Brief
Scan the lines below for the string "Item" and copy every one that has it.

——————

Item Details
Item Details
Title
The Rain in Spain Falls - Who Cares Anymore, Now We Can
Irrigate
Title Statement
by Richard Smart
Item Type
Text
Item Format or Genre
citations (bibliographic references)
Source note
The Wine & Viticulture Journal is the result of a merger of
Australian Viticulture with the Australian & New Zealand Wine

——————

Answer for the task
Item Details
Item Details
Item Type
Item Format or Genre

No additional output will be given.